RuntimeError: cuda runtime error (59) : device-side assert triggered at /pytorch/torch/lib/THC/generic/THCTensorCopy.c:20

During handling of the above exception, another exception occurred:

RuntimeError Traceback (most recent call last)
in ()
----> 1 learner.load(learner_finetune_path)

~/anaconda3/lib/python3.6/site-packages/fastai/ in load(self, name)
95 def load(self, name):
—> 96 load_model(self.model, self.get_model_path(name))
97 if hasattr(self, ‘swa_model’): load_model(self.swa_model, self.get_model_path(name)[:-3]+’-swa.h5’)

~/anaconda3/lib/python3.6/site-packages/fastai/ in load_model(m, p)
25 def children(m): return m if isinstance(m, (list, tuple)) else list(m.children())
26 def save_model(m, p):, p)
—> 27 def load_model(m, p): m.load_state_dict(torch.load(p, map_location=lambda storage, loc: storage))
29 def load_pre(pre, f, fn):

~/anaconda3/lib/python3.6/site-packages/torch/nn/modules/ in load_state_dict(self, state_dict, strict)
517 'whose dimensions in the model are {} and ’
518 ‘whose dimensions in the checkpoint are {}.’
–> 519 .format(name, own_state[name].size(), param.size()))
520 elif strict:
521 raise KeyError(‘unexpected key “{}” in state_dict’

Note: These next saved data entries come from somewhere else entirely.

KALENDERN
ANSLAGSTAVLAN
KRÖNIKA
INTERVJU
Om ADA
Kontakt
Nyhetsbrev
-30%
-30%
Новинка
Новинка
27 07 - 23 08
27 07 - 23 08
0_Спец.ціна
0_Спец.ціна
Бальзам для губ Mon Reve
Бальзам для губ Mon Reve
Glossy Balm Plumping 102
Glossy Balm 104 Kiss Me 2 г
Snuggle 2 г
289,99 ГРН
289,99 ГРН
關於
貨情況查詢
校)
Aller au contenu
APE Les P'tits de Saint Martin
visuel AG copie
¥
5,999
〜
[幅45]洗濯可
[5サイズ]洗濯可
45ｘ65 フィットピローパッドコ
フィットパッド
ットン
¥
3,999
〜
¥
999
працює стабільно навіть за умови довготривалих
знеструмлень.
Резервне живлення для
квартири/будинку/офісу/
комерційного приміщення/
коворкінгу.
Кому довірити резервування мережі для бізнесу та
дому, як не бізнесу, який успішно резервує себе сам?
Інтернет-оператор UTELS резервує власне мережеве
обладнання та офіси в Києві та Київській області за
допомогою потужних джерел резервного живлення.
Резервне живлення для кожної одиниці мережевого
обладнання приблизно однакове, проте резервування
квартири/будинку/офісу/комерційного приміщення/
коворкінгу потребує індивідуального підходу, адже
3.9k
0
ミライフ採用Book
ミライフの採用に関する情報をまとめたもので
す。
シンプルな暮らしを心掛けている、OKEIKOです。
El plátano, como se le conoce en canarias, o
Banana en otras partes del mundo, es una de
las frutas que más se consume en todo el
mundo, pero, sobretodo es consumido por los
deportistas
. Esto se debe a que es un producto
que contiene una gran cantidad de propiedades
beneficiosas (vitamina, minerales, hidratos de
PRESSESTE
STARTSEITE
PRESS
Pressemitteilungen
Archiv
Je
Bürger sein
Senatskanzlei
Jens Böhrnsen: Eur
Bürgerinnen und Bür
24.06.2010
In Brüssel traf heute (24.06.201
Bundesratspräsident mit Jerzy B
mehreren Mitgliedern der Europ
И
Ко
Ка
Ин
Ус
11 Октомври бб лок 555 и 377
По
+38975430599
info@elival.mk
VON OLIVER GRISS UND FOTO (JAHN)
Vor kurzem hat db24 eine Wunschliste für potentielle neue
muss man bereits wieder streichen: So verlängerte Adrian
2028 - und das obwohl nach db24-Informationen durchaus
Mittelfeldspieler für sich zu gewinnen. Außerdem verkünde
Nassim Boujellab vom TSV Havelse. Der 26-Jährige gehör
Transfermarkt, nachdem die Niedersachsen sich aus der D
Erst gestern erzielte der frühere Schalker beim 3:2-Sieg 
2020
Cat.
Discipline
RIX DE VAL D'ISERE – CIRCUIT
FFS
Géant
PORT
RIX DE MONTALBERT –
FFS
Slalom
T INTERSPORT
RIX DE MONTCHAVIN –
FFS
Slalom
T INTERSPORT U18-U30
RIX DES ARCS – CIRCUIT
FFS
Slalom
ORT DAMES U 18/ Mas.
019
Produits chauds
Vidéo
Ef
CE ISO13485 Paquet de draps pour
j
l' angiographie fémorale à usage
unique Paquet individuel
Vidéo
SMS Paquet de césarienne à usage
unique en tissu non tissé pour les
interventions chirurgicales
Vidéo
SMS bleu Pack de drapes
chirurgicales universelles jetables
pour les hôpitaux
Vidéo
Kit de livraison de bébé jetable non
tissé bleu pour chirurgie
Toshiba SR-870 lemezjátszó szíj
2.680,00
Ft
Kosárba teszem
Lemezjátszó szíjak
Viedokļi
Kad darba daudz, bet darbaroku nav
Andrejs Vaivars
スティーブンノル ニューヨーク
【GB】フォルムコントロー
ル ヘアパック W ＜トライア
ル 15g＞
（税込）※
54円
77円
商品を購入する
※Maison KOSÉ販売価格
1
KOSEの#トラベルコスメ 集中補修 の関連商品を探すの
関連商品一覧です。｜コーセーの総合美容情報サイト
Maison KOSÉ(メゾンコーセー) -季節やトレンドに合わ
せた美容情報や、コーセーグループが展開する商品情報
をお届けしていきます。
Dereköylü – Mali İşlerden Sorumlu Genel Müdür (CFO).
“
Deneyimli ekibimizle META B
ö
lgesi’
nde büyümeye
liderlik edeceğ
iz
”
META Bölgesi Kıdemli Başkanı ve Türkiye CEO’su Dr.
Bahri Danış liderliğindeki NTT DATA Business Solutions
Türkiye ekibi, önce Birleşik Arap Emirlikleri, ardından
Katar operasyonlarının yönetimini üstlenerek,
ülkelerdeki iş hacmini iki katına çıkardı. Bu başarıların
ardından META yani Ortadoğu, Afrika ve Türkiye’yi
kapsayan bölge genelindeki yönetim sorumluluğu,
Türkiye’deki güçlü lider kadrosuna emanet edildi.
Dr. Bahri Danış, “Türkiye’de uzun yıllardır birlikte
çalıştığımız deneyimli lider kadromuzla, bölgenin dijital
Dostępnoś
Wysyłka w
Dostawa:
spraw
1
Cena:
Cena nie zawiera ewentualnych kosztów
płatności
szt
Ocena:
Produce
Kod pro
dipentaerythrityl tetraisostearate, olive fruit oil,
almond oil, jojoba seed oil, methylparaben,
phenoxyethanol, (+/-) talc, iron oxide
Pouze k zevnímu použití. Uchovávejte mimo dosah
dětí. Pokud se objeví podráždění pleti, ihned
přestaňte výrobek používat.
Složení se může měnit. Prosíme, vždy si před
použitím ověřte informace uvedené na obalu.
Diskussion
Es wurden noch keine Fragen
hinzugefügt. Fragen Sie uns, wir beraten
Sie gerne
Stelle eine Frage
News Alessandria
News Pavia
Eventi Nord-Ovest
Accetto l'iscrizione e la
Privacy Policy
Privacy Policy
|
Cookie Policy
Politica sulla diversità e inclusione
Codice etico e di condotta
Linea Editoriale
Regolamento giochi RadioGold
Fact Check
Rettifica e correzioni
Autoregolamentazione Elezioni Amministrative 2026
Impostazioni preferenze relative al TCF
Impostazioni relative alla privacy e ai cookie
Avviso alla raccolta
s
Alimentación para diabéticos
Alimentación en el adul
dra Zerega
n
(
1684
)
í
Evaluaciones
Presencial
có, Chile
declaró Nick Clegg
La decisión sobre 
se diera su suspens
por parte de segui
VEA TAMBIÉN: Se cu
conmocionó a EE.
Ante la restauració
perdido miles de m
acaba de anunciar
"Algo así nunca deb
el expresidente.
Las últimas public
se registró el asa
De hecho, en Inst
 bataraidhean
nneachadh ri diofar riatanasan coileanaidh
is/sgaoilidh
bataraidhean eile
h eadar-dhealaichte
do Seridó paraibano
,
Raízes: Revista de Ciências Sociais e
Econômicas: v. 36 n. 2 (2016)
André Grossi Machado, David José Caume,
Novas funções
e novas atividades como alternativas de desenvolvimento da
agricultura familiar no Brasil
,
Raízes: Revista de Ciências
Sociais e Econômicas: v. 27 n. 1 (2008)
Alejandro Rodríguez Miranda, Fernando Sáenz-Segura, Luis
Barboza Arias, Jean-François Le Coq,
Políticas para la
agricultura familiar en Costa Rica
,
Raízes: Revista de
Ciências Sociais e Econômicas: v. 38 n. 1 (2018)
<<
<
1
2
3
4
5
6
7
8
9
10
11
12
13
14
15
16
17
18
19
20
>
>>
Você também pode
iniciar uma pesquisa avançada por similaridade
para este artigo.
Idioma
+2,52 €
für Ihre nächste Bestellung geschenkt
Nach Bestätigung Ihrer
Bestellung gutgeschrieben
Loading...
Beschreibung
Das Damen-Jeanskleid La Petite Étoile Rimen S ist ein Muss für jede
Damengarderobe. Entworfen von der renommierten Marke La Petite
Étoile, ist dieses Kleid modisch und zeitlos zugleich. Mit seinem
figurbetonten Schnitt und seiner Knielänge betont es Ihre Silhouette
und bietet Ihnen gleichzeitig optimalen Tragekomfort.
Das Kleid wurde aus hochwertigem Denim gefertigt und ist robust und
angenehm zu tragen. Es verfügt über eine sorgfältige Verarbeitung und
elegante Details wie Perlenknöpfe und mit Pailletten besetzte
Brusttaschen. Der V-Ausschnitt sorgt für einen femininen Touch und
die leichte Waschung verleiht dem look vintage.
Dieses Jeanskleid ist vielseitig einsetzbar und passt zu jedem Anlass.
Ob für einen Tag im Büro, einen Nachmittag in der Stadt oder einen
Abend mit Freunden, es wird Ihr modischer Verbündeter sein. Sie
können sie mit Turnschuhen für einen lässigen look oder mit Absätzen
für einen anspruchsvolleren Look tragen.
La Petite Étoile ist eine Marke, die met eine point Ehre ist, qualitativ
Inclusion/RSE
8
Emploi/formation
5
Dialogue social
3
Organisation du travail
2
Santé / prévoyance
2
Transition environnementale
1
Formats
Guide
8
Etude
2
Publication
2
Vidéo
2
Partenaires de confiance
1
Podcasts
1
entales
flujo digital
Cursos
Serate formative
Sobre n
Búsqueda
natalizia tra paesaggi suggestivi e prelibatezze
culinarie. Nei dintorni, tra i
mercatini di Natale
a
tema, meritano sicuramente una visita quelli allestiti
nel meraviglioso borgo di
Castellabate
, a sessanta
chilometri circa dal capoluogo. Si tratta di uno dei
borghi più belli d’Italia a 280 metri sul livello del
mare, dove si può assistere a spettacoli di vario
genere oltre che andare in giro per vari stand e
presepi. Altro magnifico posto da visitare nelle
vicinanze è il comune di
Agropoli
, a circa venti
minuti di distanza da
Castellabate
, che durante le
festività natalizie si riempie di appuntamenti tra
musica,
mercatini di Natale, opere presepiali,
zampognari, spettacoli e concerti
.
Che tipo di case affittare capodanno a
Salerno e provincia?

RuntimeError: While copying the parameter named 0.encoder.weight, whose dimensions in the model are torch.Size([50004, 400]) and whose dimensions in the checkpoint are torch.Size([50004, 400]).


(Hans G) #28

These are the dimensions I got in the error as well. No luck sigh


(Karan Purohit) #29

Is there any one able to solve this error yet? @William.Collins @Interogativ @grez911



I am also getting this error. The worst part is the fact that it was working before. When I try to run my notebooks again I start to get this error. I suspect something to do with packages upadtes. Maybe pytorch.


(Tom Halasz) #31

Just to report, I have the same discrepancy for md.nt (number of tokens), 37392 vs 34945.


(Karan Purohit) #32

Did you get any resolution for your error?